### READING TEXT

------

Posted by old news! | October 7, 2008 12:37 PM

the sign is a little misleading without the context...

Posted by lurker | October 7, 2008 12:37 PM

Is this necessarily good? I don't know anything about the ins and outs of condo ownership but it seems to me even if you get one of these, wouldn't you still depend on the building's owner or developer to not pull the plug and sell/demolish the building?

Posted by laterite | October 7, 2008 12:40 PM

laterite, there should be explicit consideration in the how owners contract that forbids that kinds of malarkey.

a 66% haircut to the floor is a very telling sign.

SRS long.

Posted by Bellevue Ave | October 7, 2008 12:43 PM

On the site it says the units were originally priced UP TO $395000. Some were much less than that, and the minimum bids go up according to the size of the unit. Starting bids for the 2BR untis will be $215K accounting to Still a good price, but not the bargain basement the sign implies.

Posted by genevieve | October 7, 2008 12:47 PM

Thanks BA; at face value this could be an interesting auction to participate in, but like I said, I know nothing about the particulars of condo ownership so wasn't sure. Looking into the actual verbage at the auction site, the $95,000 min bid applies to the studios, which were asking 199,000 to begin with, so only a 50% cut (LOL, "only"). And of course, as many people in the last few years have forgotten, somethign that is too good to be true usually is.

Posted by laterite | October 7, 2008 12:54 PM

Burn motherfuckers burn.

Posted by Greg | October 7, 2008 1:07 PM

If that's the building I think it is, I had a friend that lived in those when they were apartments. The units were depressing, low-ceiling, "feels like my upstairs neighbor is walking on my coffin lid while I try to sleep" kinda rentals. I'd be surprised if you could remodel your way out of that.

They'll ultimately go for maybe 20% less than what was originally asked, regardless, is my guess.

Posted by Dougsf | October 7, 2008 1:08 PM

I saw an ad on TV for a similar (if not the same) auction. I had a good laugh; the kind of laugh that only vindication can summon.

------

### DATA BLOCK

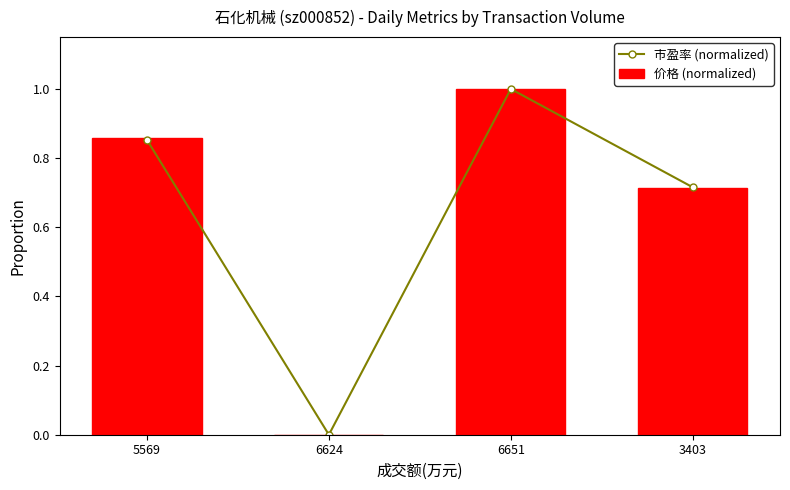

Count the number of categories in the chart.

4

------

### EXERCISES
1. From the condo auction comments, reproduce the stretch from "If that's the" through "vindication can summon." word for word.
2. In the condo auction comments, what was the original asking price of the studios that carry the $95,000 minimum bid?

### TASK SOLUTIONS
1.
If that's the building I think it is, I had a friend that lived in those when they were apartments. The units were depressing, low-ceiling, "feels like my upstairs neighbor is walking on my coffin lid while I try to sleep" kinda rentals. I'd be surprised if you could remodel your way out of that.

They'll ultimately go for maybe 20% less than what was originally asked, regardless, is my guess.

Posted by Dougsf | October 7, 2008 1:08 PM

I saw an ad on TV for a similar (if not the same) auction. I had a good laugh; the kind of laugh that only vindication can summon.

2. 199,000